Web document revisions
◆ ◆ ◆

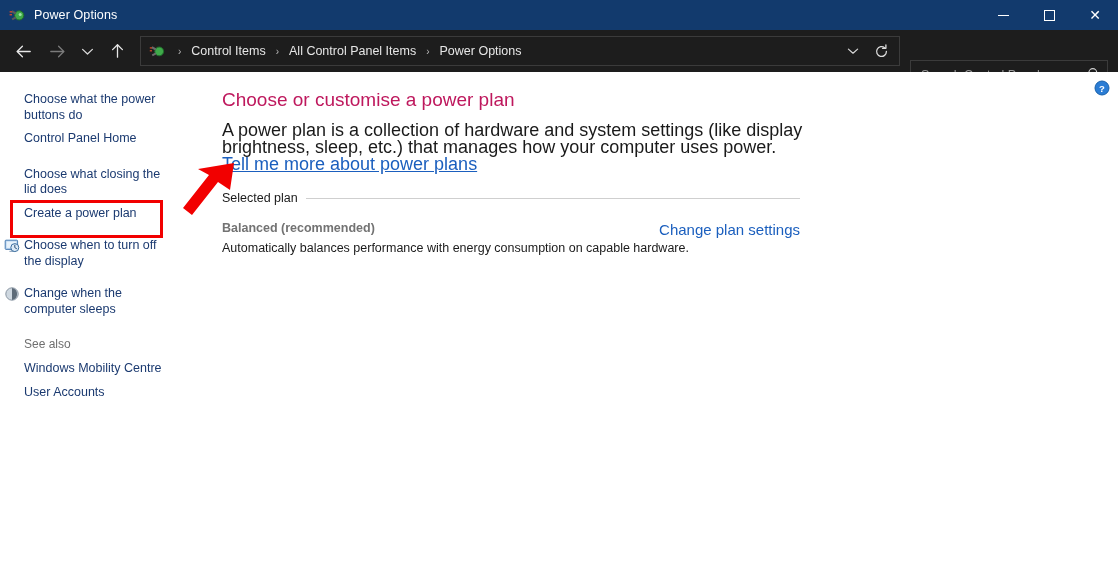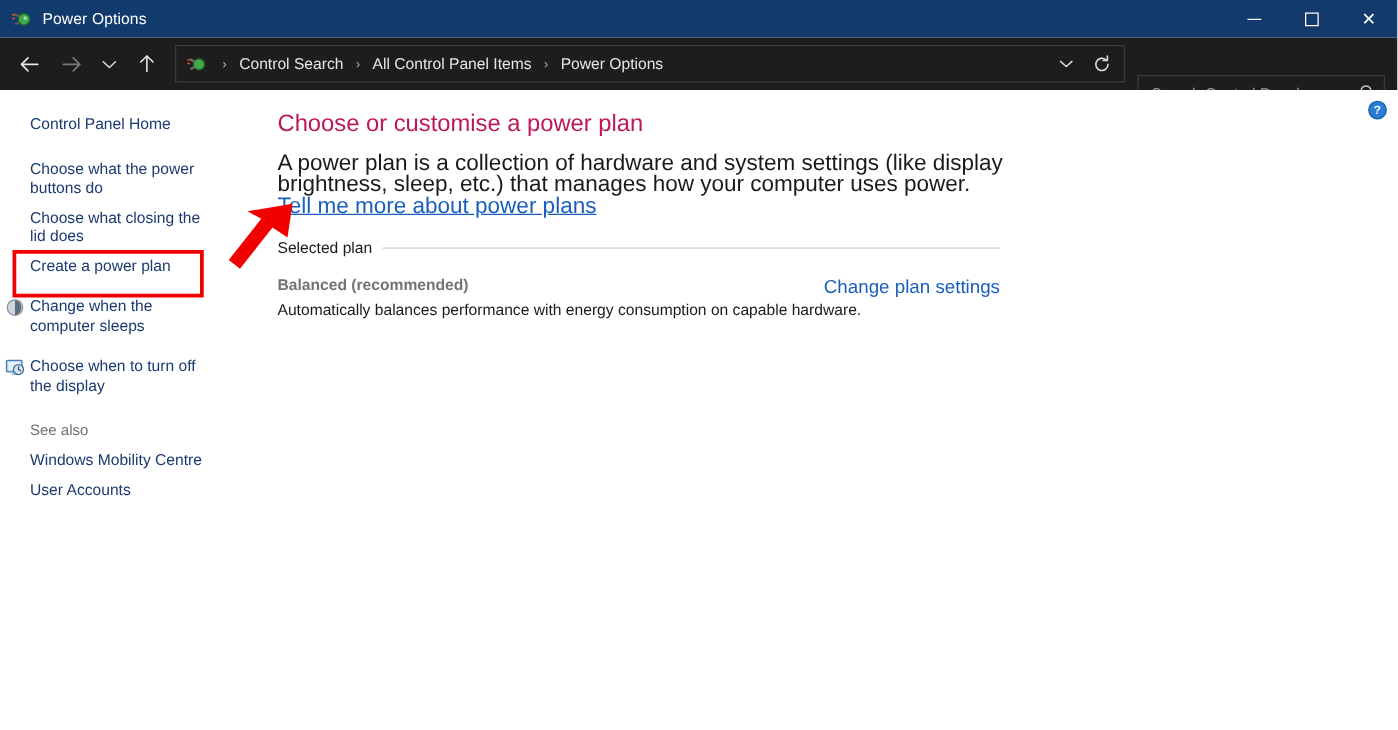"Control Search" span.crumb { text: Search -> Items }
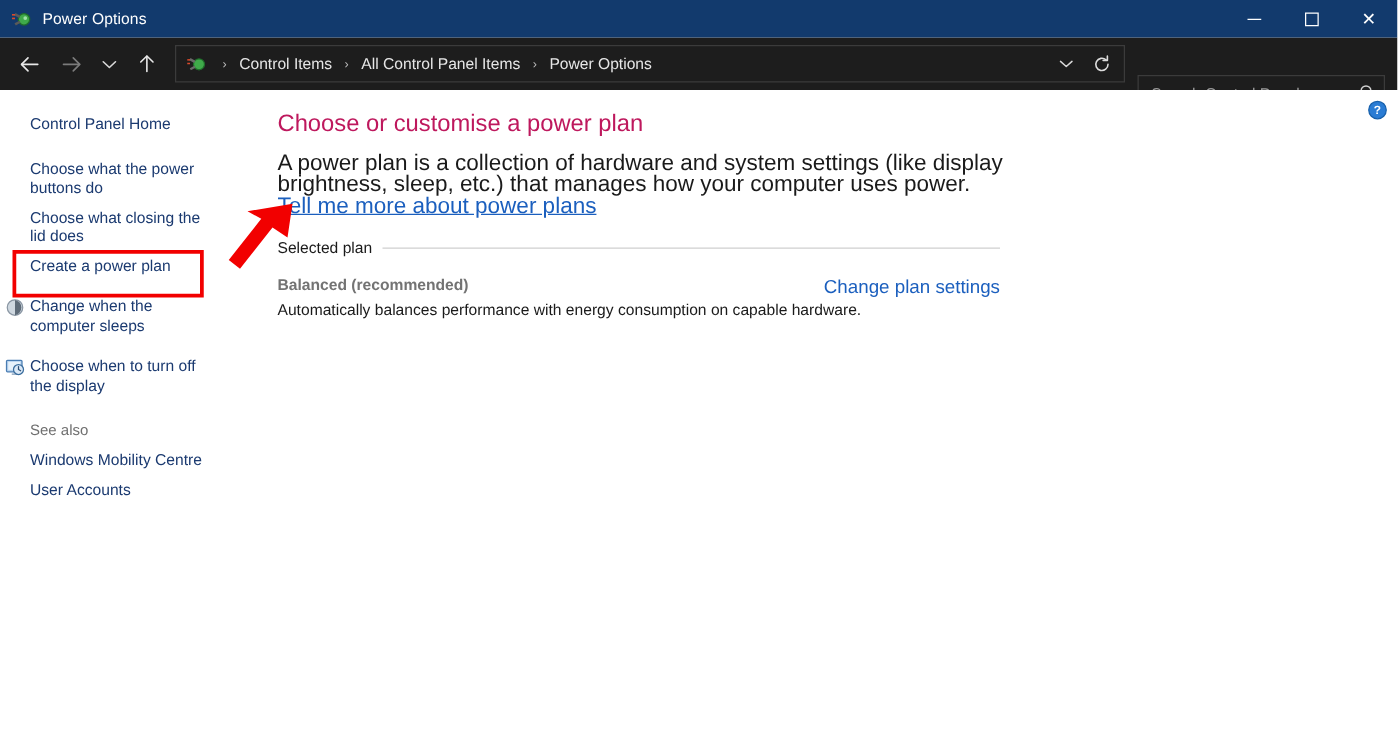"Control Panel Home" a.side-link { order: before "Choose what the power buttons" -> after "Choose what the power buttons" }
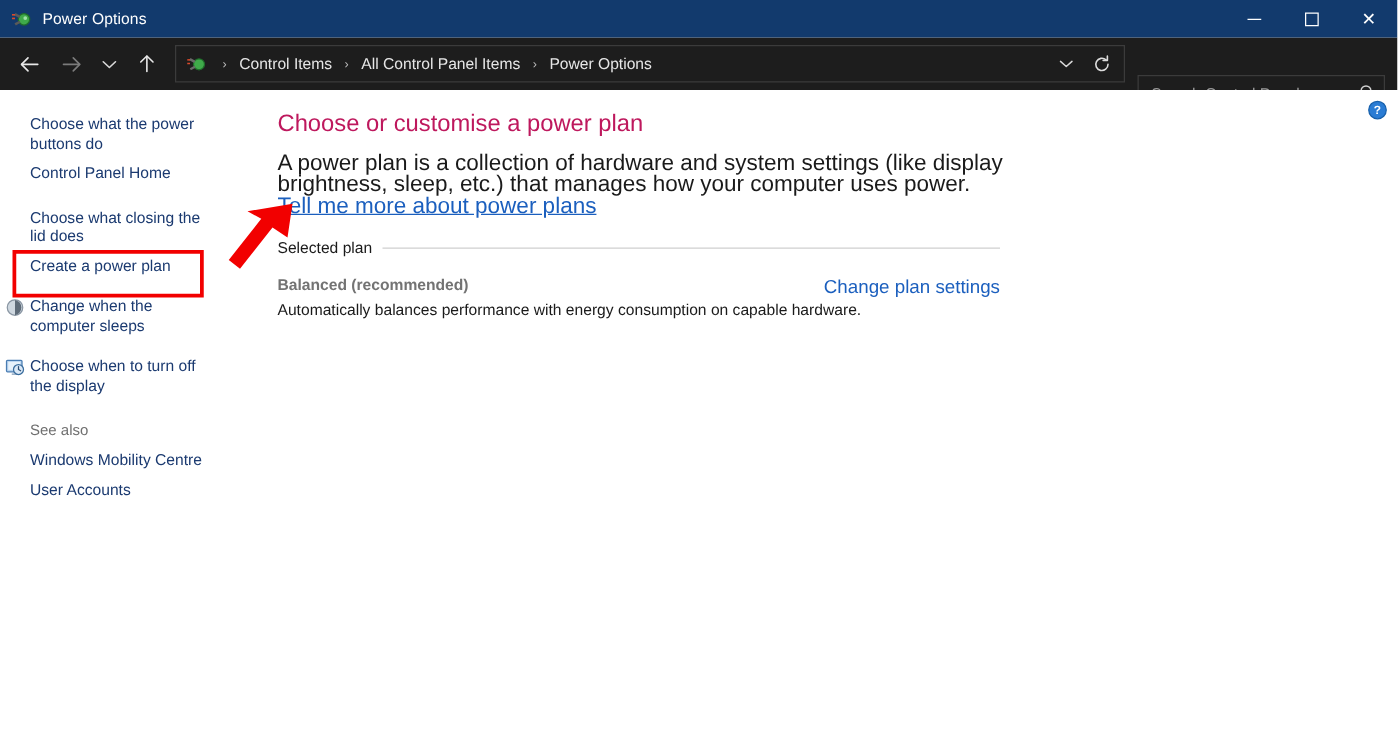"Change when the computer sleeps" a.side-link { order: before "Choose when to turn off" -> after "Choose when to turn off" }
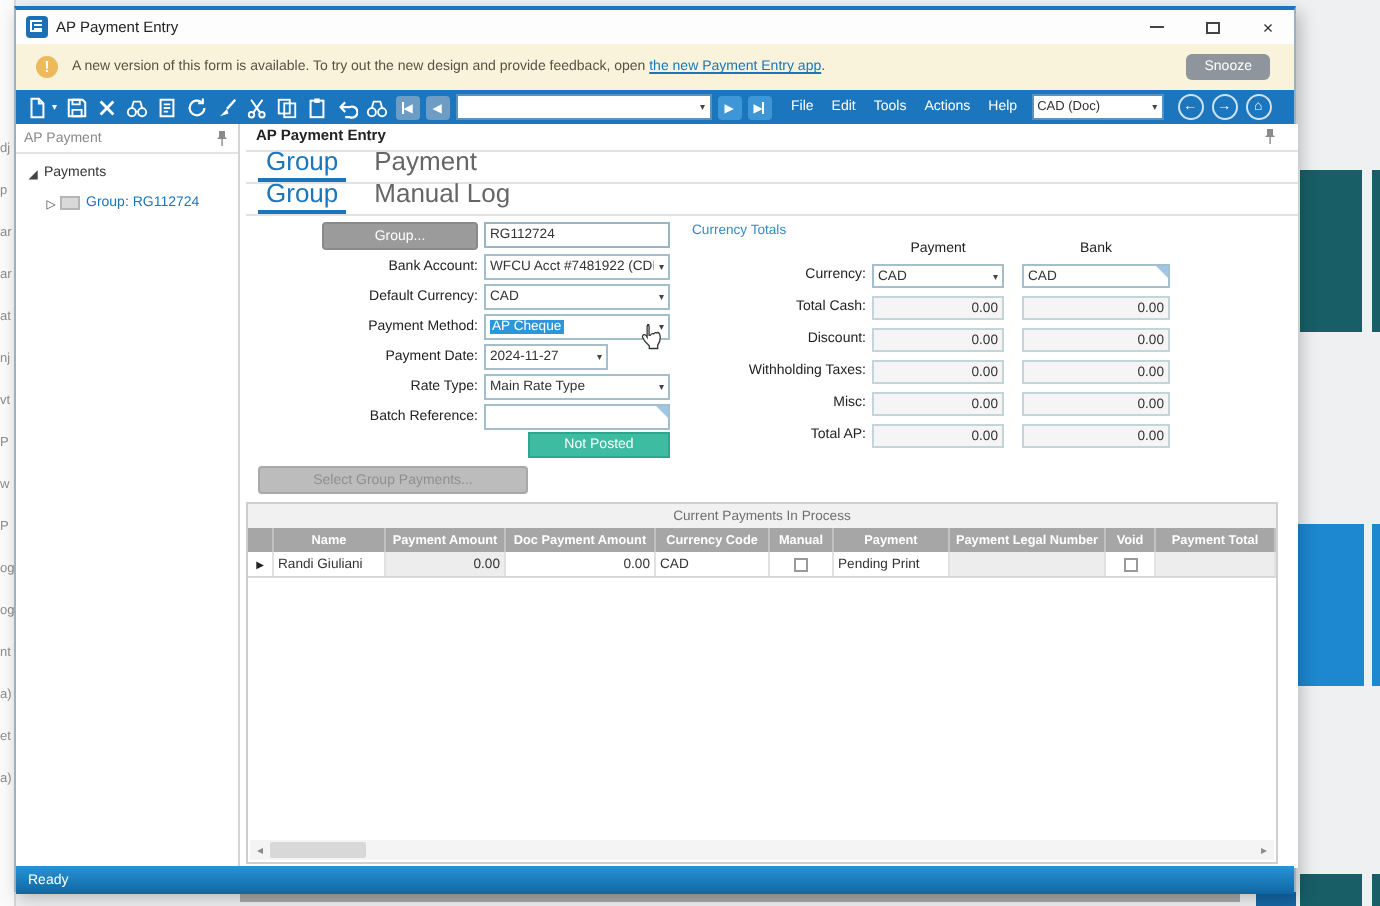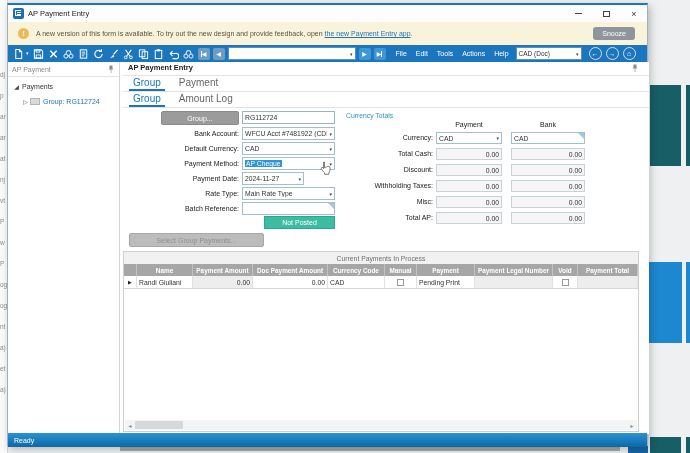"Group" .tab { font-size: 10px -> 13px }
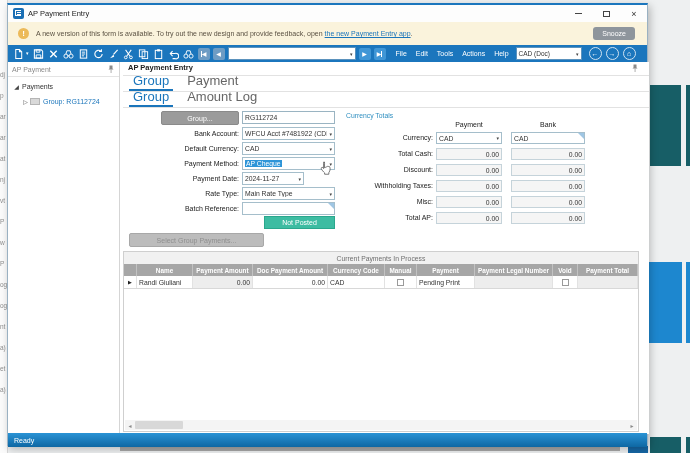"Amount Log" span.tab { text: Amount -> Manual }
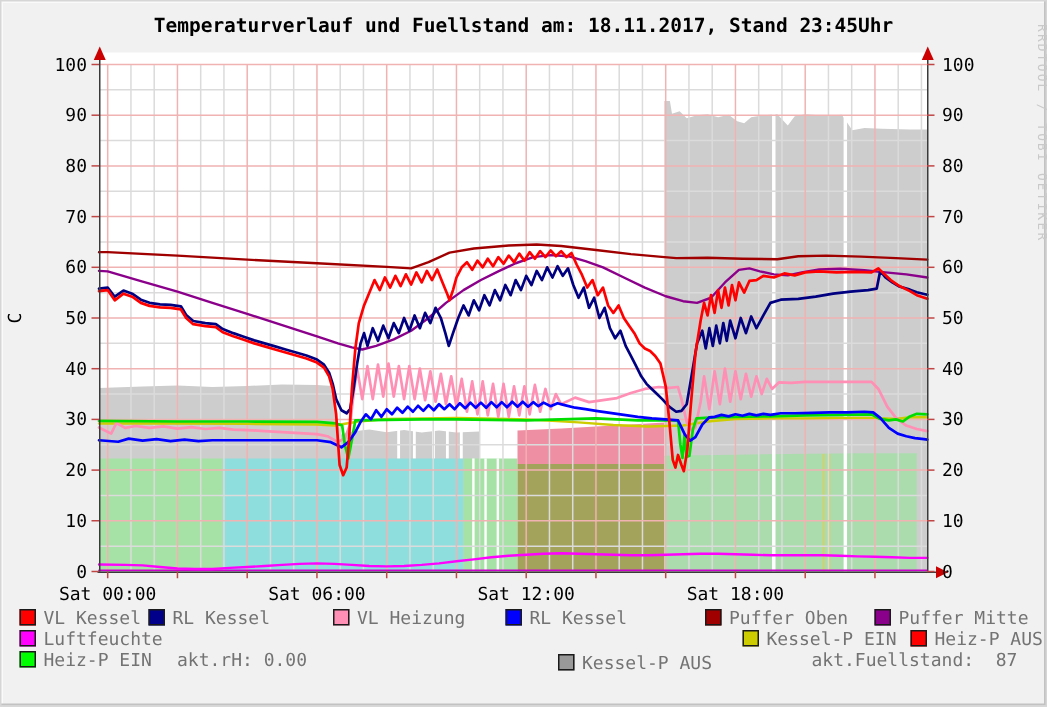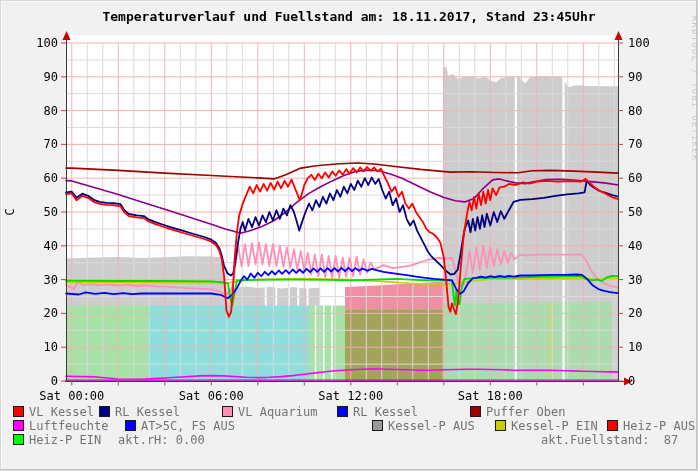"VL Aquarium" span { text: Aquarium -> Heizung }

◆ ◆ ◆

• [Exercise details]
Each line from the top of the records through the one containing "font-size: 10px ->" needs to be transcribed exactly, without pictures.

• [Answer to the problem]
"Control Search" span.crumb { text: Search -> Items }
"Control Panel Home" a.side-link { order: before "Choose what the power buttons" -> after "Choose what the power buttons" }
"Change when the computer sleeps" a.side-link { order: before "Choose when to turn off" -> after "Choose when to turn off" }
"Group" .tab { font-size: 10px -> 13px }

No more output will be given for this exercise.